(Structured page parsing data)
***

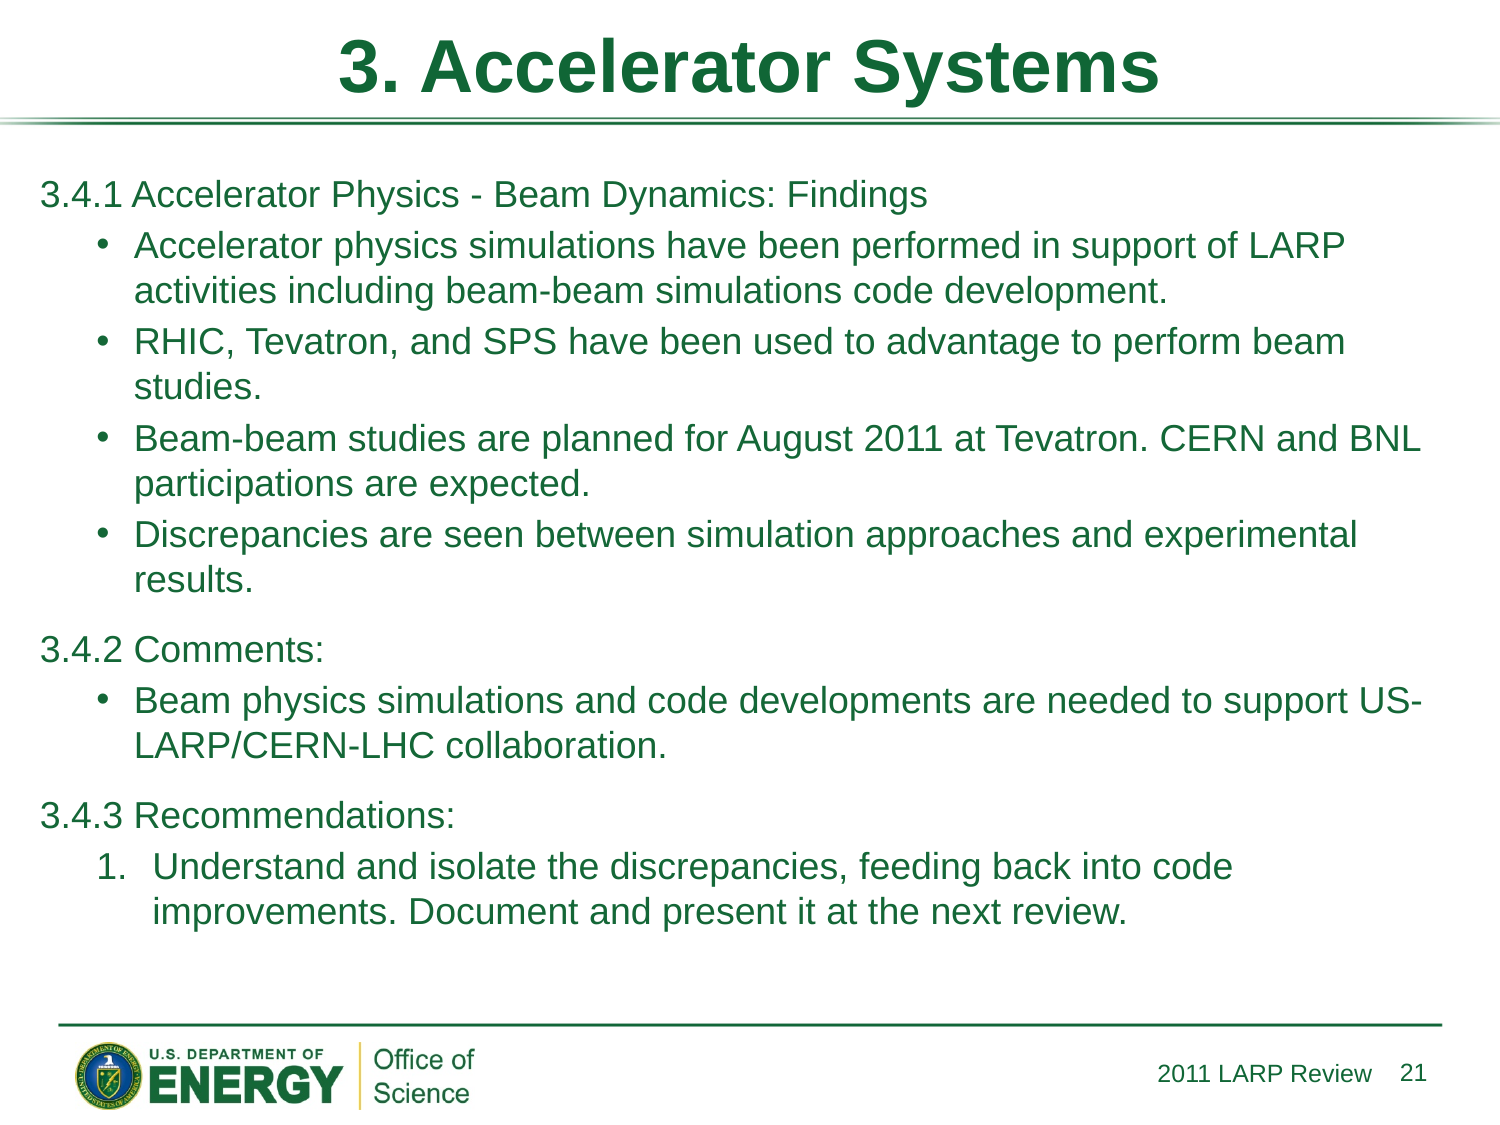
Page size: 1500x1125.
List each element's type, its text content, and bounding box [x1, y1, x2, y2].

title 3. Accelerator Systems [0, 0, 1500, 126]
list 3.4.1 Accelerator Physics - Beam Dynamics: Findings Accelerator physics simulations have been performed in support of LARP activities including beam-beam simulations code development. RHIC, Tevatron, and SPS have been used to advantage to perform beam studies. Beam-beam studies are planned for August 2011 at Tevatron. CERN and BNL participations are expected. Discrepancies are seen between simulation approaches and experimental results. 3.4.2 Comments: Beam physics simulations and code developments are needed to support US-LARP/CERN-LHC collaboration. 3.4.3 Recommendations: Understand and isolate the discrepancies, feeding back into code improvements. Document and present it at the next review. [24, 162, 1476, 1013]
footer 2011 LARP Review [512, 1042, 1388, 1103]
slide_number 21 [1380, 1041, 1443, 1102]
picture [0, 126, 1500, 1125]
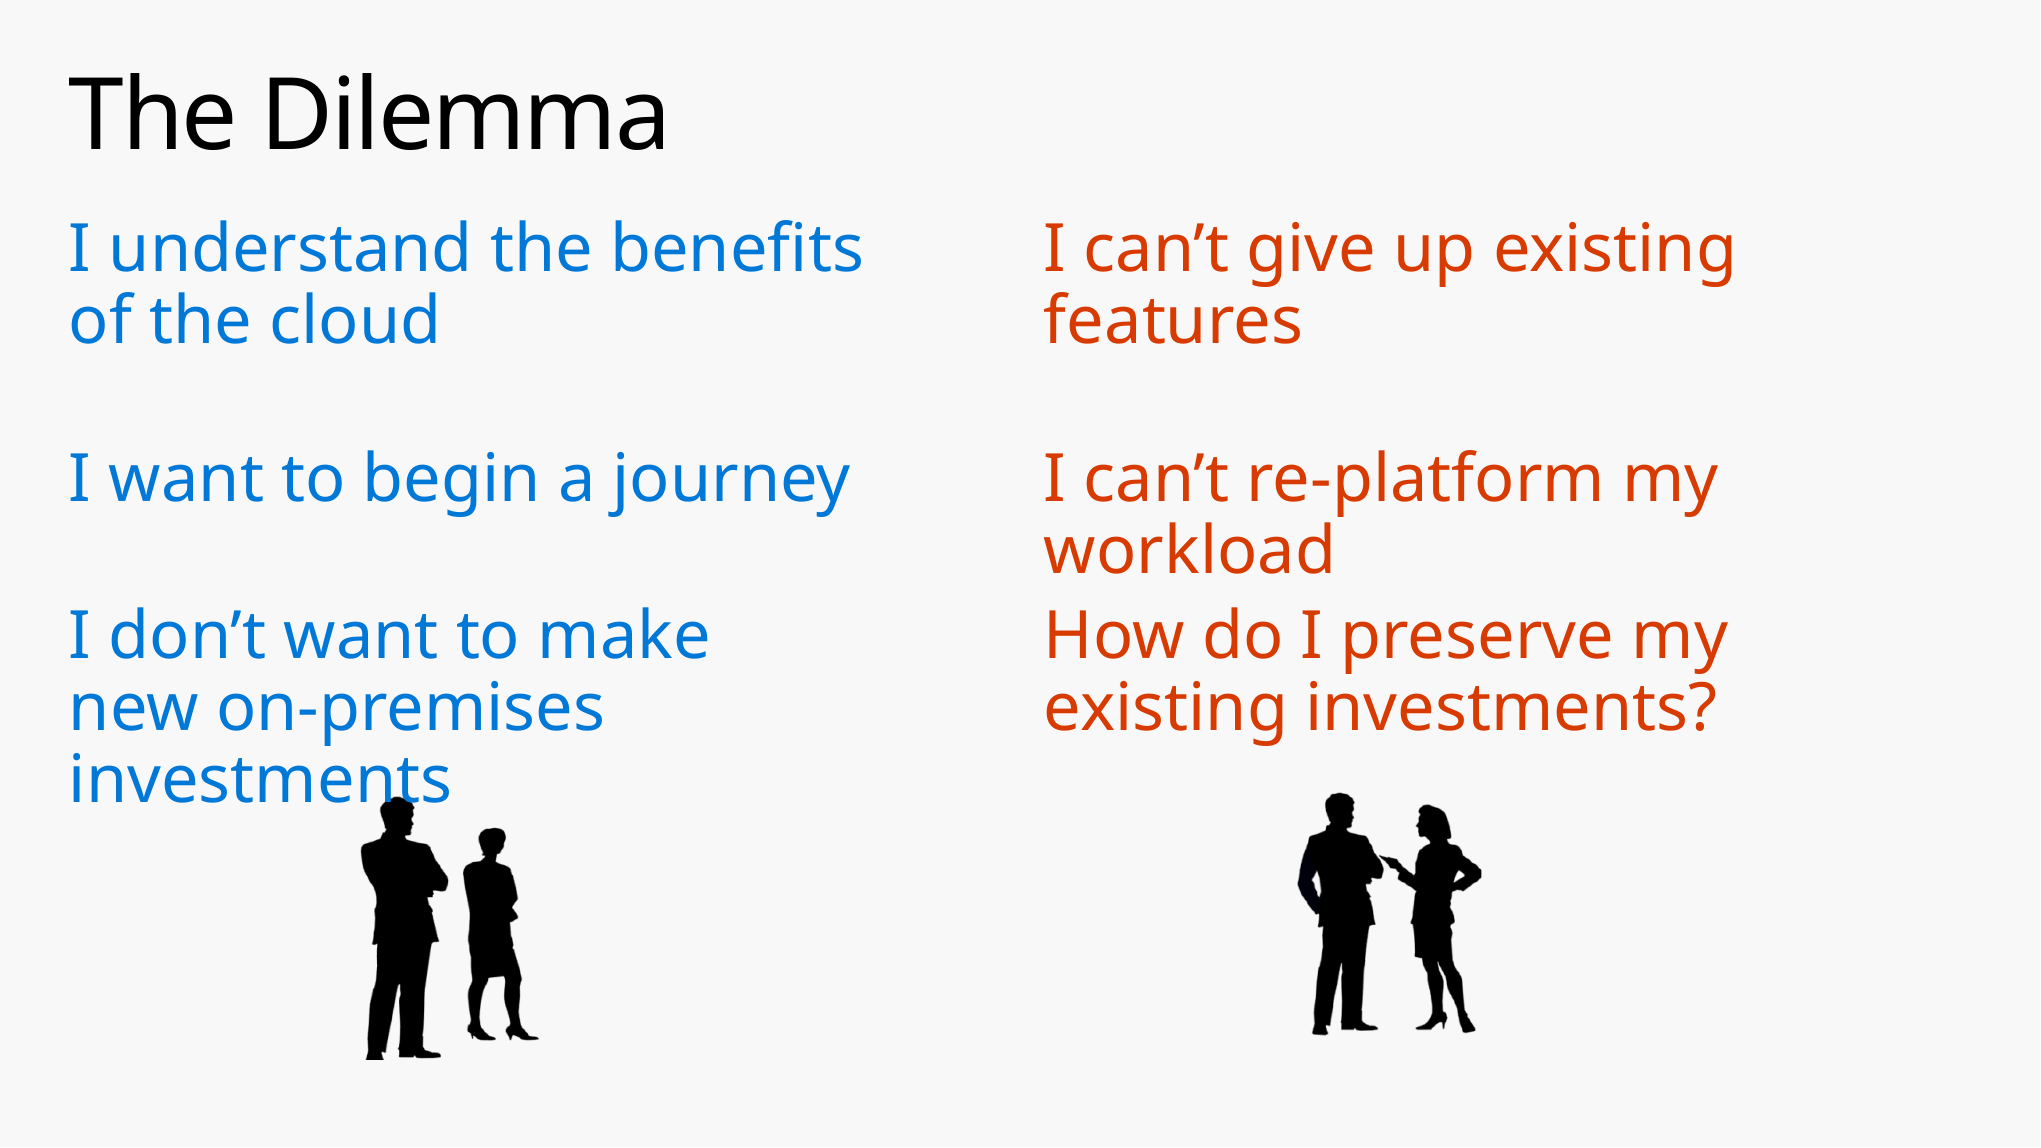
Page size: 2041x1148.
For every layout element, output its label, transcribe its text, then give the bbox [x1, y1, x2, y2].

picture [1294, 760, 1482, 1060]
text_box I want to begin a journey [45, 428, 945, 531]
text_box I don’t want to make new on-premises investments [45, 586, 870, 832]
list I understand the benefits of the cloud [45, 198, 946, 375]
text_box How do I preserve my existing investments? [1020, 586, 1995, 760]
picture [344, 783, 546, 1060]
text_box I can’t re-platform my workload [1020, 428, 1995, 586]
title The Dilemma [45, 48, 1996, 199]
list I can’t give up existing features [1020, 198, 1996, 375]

***

Every entry, exactly as written: transcribe it, passing over any pictures.

Page size: 1500x1125.
List each element's type, its text content, and bounding box [x1, y1, x2, y2].

title 3. Accelerator Systems [0, 0, 1500, 126]
list 3.4.1 Accelerator Physics - Beam Dynamics: Findings Accelerator physics simulations have been performed in support of LARP activities including beam-beam simulations code development. RHIC, Tevatron, and SPS have been used to advantage to perform beam studies. Beam-beam studies are planned for August 2011 at Tevatron. CERN and BNL participations are expected. Discrepancies are seen between simulation approaches and experimental results. 3.4.2 Comments: Beam physics simulations and code developments are needed to support US-LARP/CERN-LHC collaboration. 3.4.3 Recommendations: Understand and isolate the discrepancies, feeding back into code improvements. Document and present it at the next review. [24, 162, 1476, 1013]
footer 2011 LARP Review [512, 1042, 1388, 1103]
slide_number 21 [1380, 1041, 1443, 1102]
picture [0, 126, 1500, 1125]
Page size: 2041x1148.
For every layout element, output its label, transcribe its text, then give the bbox [x1, y1, x2, y2].

picture [1294, 760, 1482, 1060]
text_box I want to begin a journey [45, 428, 945, 531]
text_box I don’t want to make new on-premises investments [45, 586, 870, 832]
list I understand the benefits of the cloud [45, 198, 946, 375]
text_box How do I preserve my existing investments? [1020, 586, 1995, 760]
picture [344, 783, 546, 1060]
text_box I can’t re-platform my workload [1020, 428, 1995, 586]
title The Dilemma [45, 48, 1996, 199]
list I can’t give up existing features [1020, 198, 1996, 375]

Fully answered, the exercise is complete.